Le Conseil de l'Union nationale des avocats algériens s'est réuni, hier, au siège de la Cour suprême, sous la présidence du bâtonnier sortant, Ibrahim Taïri. À l'issue de cette réunion, les membres ont décidé à l'unanimité d'organiser l'élection le 1er août prochain, a appris El Khabar de source interne à l'organisation.
L'ordre du jour était consacré à l'examen de plusieurs questions organisationnelles jugées « importantes et déterminantes » pour la profession. Les discussions ont principalement porté sur la situation de l'Union après la décision du Conseil d'État annulant l'élection du président et de ses deux vice-présidents, ainsi que sur la fixation des dates des assemblées générales ordinaires des différentes organisations régionales d'avocats.

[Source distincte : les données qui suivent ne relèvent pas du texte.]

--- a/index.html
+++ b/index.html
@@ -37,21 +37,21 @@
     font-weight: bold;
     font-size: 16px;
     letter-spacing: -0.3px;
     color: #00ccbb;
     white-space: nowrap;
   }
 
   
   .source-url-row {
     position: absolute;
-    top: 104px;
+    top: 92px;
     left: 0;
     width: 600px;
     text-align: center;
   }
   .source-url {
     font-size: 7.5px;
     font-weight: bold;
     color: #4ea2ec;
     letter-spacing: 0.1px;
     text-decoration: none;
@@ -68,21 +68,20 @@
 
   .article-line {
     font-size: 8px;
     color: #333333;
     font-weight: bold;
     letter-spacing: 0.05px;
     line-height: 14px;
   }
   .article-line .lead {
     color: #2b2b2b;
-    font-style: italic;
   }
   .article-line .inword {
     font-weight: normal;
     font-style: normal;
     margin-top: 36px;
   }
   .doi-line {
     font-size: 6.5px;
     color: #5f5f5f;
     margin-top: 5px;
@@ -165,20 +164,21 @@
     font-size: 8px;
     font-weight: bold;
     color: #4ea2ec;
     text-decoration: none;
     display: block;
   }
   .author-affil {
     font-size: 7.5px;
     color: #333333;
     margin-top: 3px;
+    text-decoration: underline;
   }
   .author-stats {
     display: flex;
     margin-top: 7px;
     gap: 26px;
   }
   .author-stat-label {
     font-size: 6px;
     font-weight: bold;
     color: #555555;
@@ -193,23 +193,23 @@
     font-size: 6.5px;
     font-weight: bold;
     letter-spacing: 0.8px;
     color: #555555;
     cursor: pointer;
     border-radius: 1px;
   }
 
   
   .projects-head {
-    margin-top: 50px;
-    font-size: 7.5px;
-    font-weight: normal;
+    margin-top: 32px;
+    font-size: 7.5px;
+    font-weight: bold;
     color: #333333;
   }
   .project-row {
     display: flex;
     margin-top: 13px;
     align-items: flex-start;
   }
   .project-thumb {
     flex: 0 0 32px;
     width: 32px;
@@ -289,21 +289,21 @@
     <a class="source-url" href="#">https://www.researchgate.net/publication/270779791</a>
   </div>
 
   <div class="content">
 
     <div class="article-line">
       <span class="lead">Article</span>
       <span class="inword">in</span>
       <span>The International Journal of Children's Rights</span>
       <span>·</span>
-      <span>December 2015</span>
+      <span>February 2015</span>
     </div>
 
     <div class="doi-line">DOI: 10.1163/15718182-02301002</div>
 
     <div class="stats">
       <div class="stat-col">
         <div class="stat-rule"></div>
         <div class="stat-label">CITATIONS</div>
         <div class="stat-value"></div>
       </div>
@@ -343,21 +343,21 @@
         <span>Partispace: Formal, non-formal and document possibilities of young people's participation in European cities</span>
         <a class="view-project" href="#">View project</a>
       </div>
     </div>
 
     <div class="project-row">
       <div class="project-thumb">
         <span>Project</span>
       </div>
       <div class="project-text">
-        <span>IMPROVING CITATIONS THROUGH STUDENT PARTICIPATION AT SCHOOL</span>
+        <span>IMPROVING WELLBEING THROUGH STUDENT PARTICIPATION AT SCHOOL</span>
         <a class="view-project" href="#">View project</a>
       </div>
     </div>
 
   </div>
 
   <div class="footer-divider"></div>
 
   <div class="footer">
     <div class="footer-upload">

Les contours de la nouvelle compétition restent encore flous. Selon des informations circulant au sein de l'organisation, les mêmes candidats pourraient se représenter, à l'exception du bâtonnier sortant, dont la participation demeure incertaine. Si le scrutin aboutit, le futur président devra relever de nombreux défis afin d'engager des réformes susceptibles de redynamiser la profession d'avocat.
Pour la première fois depuis sa création, l'Union se retrouve dans une telle situation. En l'espace d'un an, la justice administrative a annulé à deux reprises les élections destinées à renouveler sa direction pour des motifs juridiques et procéduraux.

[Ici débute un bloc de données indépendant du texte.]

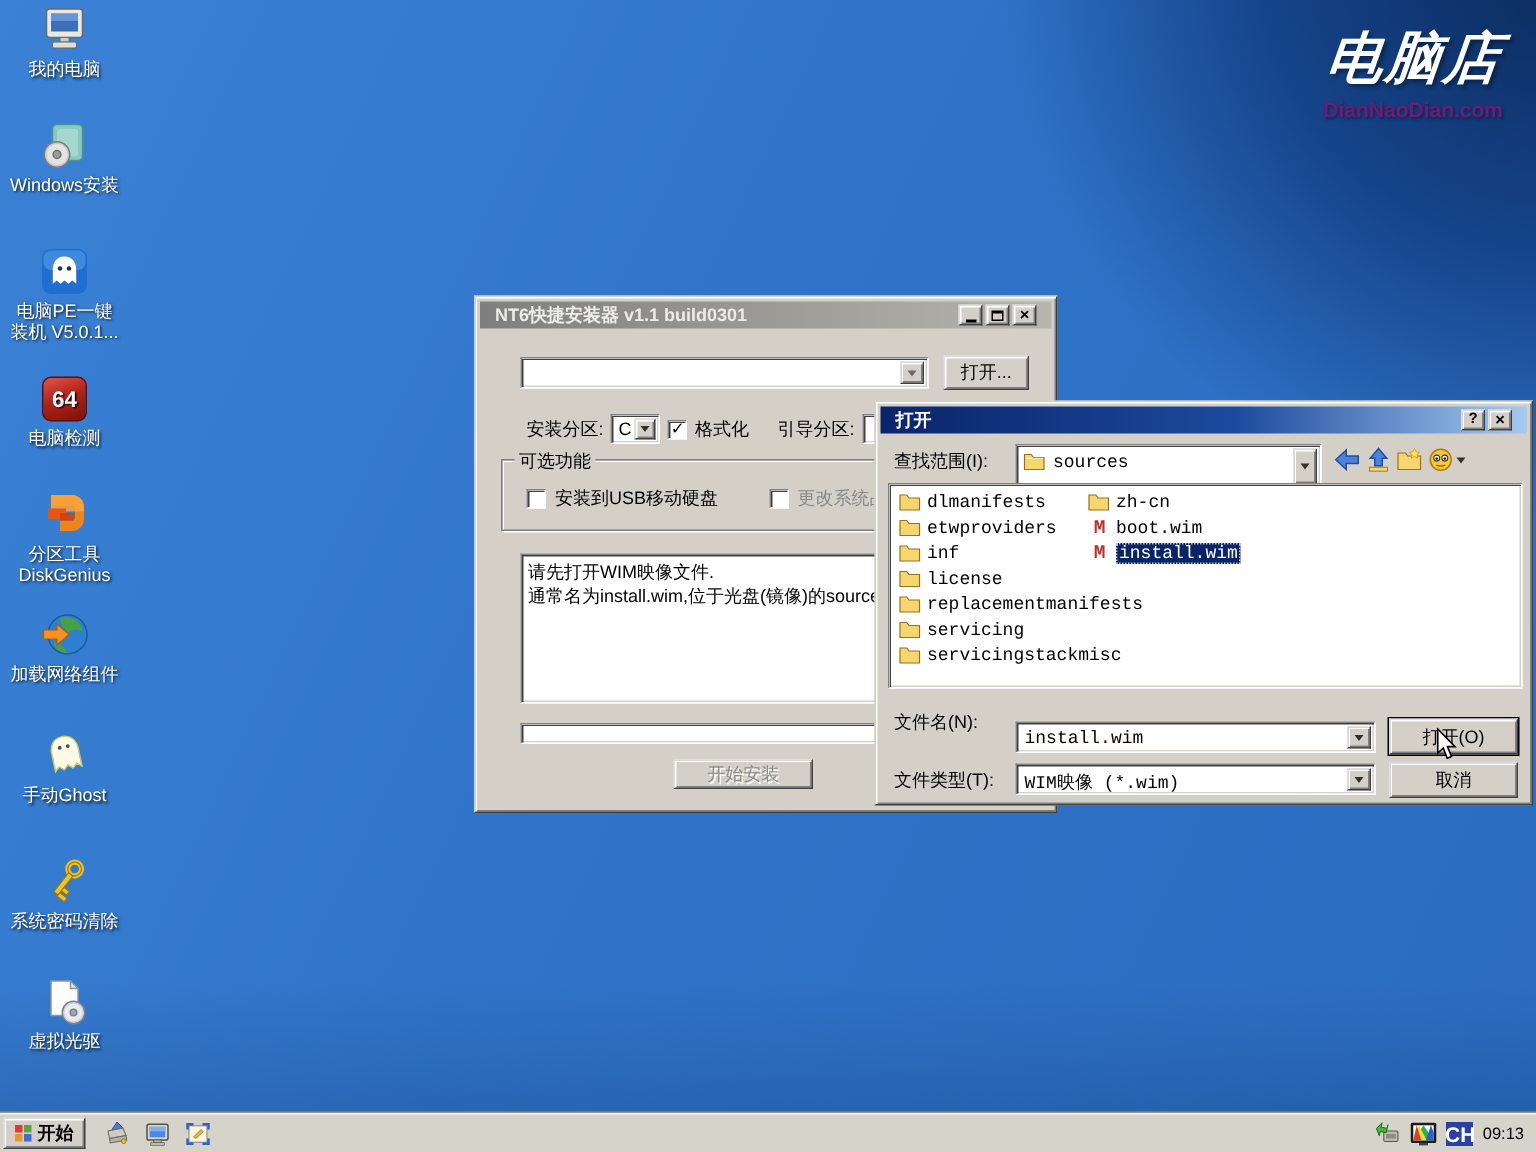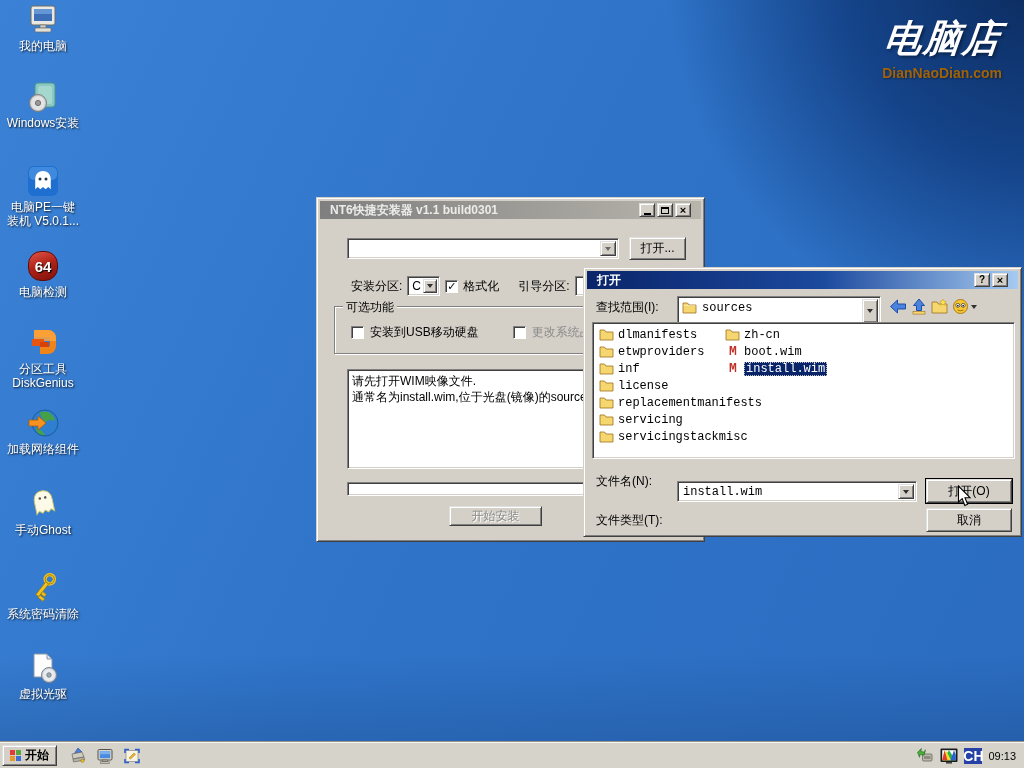--- a/index.html
+++ b/index.html
@@ -41,21 +41,21 @@
   .sel { background:#0a246a; color:#fff; outline:1px dotted #c0c0c0; outline-offset:-1px; padding:0 2px; }
   .grp { position:absolute; border:1px solid #808080; box-shadow: inset 1px 1px 0 #fff, 1px 1px 0 #fff; }
   .grp > .glbl { position:absolute; top:-8px; left:8px; background:#d4d0c8; padding:0 3px; }
   .dis { color:#8a8a8a; }
 </style>
 </head>
 <body>
 
 <div style="position:absolute; top:14px; right:22px; text-align:right; z-index:1;">
   <div style="color:#fff; font-weight:bold; font-style:italic; font-size:37px; letter-spacing:2px; text-shadow:2px 2px 3px rgba(0,0,0,.4); transform:skewX(-6deg);">电脑店</div>
-  <div style="color:#a16207; font-weight:bold; font-size:14px; margin-top:1px; text-shadow:1px 1px 2px rgba(0,0,0,.4);">DianNaoDian.com</div>
+  <div style="color:#701a75; font-weight:bold; font-size:14px; margin-top:1px; text-shadow:1px 1px 2px rgba(0,0,0,.4);">DianNaoDian.com</div>
 </div>
 
 <div class="dicon" style="top:3px;">
   <div class="ic">
     <svg width="34" height="34" viewBox="0 0 34 34">
         <rect x="5" y="3" width="24" height="19" rx="2" fill="#e9e9e2" stroke="#6a6a66"></rect>
         <rect x="8" y="6" width="18" height="12" fill="#3d6fb8"></rect>
         <rect x="8" y="6" width="18" height="5" fill="#6ea0dd" opacity=".8"></rect>
         <rect x="14" y="22" width="6" height="3" fill="#cfcfc6" stroke="#6a6a66" stroke-width=".6"></rect>
         <rect x="9" y="25" width="16" height="4" rx="1" fill="#e0e0d8" stroke="#6a6a66" stroke-width=".7"></rect>
@@ -86,21 +86,21 @@
         <circle cx="14" cy="15" r="1.5" fill="#234"></circle>
         <circle cx="20" cy="15" r="1.5" fill="#234"></circle>
       </svg>
   </div>
   <div class="lbl">电脑PE一键
 装机 V5.0.1...</div>
 </div>
 
 <div class="dicon" style="top:249px;">
   <div class="ic">
-    <div style="width:30px;height:30px;border-radius:13px;background:linear-gradient(160deg,#e0564a 0%,#b32318 45%,#7e120b 100%);border:1px solid #5d0d07;display:flex;align-items:center;justify-content:center;">
+    <div style="width:30px;height:30px;border-radius:6px;background:linear-gradient(160deg,#e0564a 0%,#b32318 45%,#7e120b 100%);border:1px solid #5d0d07;display:flex;align-items:center;justify-content:center;">
       <span style="color:#fff;font-weight:bold;font-size:15px;text-shadow:1px 1px 1px #000;">64</span>
     </div>
   </div>
   <div class="lbl">电脑检测</div>
 </div>
 
 <div class="dicon" style="top:326px;">
   <div class="ic">
     <svg width="34" height="34" viewBox="0 0 34 34">
         <path d="M8 4 h14 a8 8 0 0 1 8 8 v8 a8 8 0 0 1 -8 8 h-8 v-7 h8 a2 2 0 0 0 2-2 v-6 a2 2 0 0 0 -2-2 H8 z" fill="#f08418"></path>
@@ -344,20 +344,26 @@
     <span class="mono" style="position:absolute; left:5px; top:3px;">install.wim</span>
     <span class="cbtn b3">
         <span class="caret"></span>
       </span>
   </div>
   <button class="b3" style="position:absolute; left:342px; top:211px; width:86px; height:24px; font-size:12px; box-shadow:0 0 0 1px #000, inset 1px 1px 0 #fff, inset -1px -1px 0 #808080; font-family:inherit;">打开(O)</button>
 
   <div class="row" style="left:12px; top:244px;">
     <span class="flabel">文件类型(T):</span>
   </div>
+  <div class="field" style="position:absolute; left:93px; top:241px; width:240px; height:21px;">
+    <span class="mono" style="position:absolute; left:5px; top:3px;">WIM映像 (*.wim)</span>
+    <span class="cbtn b3">
+        <span class="caret"></span>
+      </span>
+  </div>
   <button class="b3" style="position:absolute; left:342px; top:240px; width:86px; height:24px; font-size:12px; font-family:inherit;">取消</button>
 </div>
 
 <div style="position:absolute; left:957px; top:485px; z-index:40; pointer-events:none;">
   <svg width="15" height="23" viewBox="0 0 15 23">
       <path d="M1.5 1 L1.5 17 L5.2 13.7 L7.8 20.5 L10.6 19.3 L8 12.7 L13 12.7 Z" fill="#fff" stroke="#000" stroke-width="1.1"></path>
     </svg>
 </div>
 
 <div style="position:absolute; left:0; bottom:0; width:1024px; height:26px; background:#d6d3ca; border-top:1px solid #f5f4f0; box-shadow:0 -1px 0 #9a968e; z-index:30; display:flex; align-items:center;">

La première annulation concernait le scrutin organisé en mai 2025, qui avait reconduit Ibrahim Taïri à la tête de l'Union. Le Conseil d'État avait estimé que l'élection avait été organisée avant l'expiration des délais de recours relatifs au renouvellement des conseils des organisations régionales composant l'Union.
La seconde annulation porte sur le scrutin d'avril dernier, remporté par Abdelhafid Ben Fatah, bâtonnier de l'Ordre d'Oum El Bouaghi. Le Conseil d'État a invalidé cette élection en raison d'une gestion jugée « illogique » d'une égalité de voix entre deux candidats, les organisateurs ayant départagé les candidats en faveur du plus âgé sans fondement juridique clair, selon les procès-verbaux de l'élection consultés à l'époque par El Khabar.
À la suite de cette décision, plusieurs observateurs avaient estimé que l'Union revenait à la case départ, illustrant une situation juridique inédite pour cette organisation représentative des avocats. Ils avaient également souligné que la profession traverse une période de fortes tensions, marquée par des réformes attendues et par la nécessité d'adapter la loi régissant la profession aux évolutions de la société et du numérique.
En attendant la tenue d'un nouveau scrutin, Ibrahim Taïri continue d'assurer la présidence de l'Union, conformément aux dispositions de la loi régissant la profession.
Le premier scrutin avait déjà suscité de vives contestations de la part de plusieurs ordres régionaux, notamment ceux d'Alger, Blida, Tlemcen et Bouira, qui dénonçaient un processus « dépourvu de transparence » et marqué par un « régionalisme », des accusations rejetées en bloc par Ibrahim Taïri.
Les avocats restent aujourd'hui divisés sur la situation. Certains y voient le signe d'une crise profonde appelant un renouvellement des pratiques et des réformes de fond, tandis que d'autres considèrent que les annulations prononcées par la justice administrative témoignent du bon fonctionnement des institutions et du respect de l'État de droit, plutôt que d'un dysfonctionnement.
Une large partie de la profession s'accorde toutefois sur la nécessité d'engager des réformes profondes, notamment en matière d'alternance à la tête des instances représentatives et de lutte contre les pratiques jugées contraires à l'éthique et à la légalité dans l'accès aux responsabilités syndicales.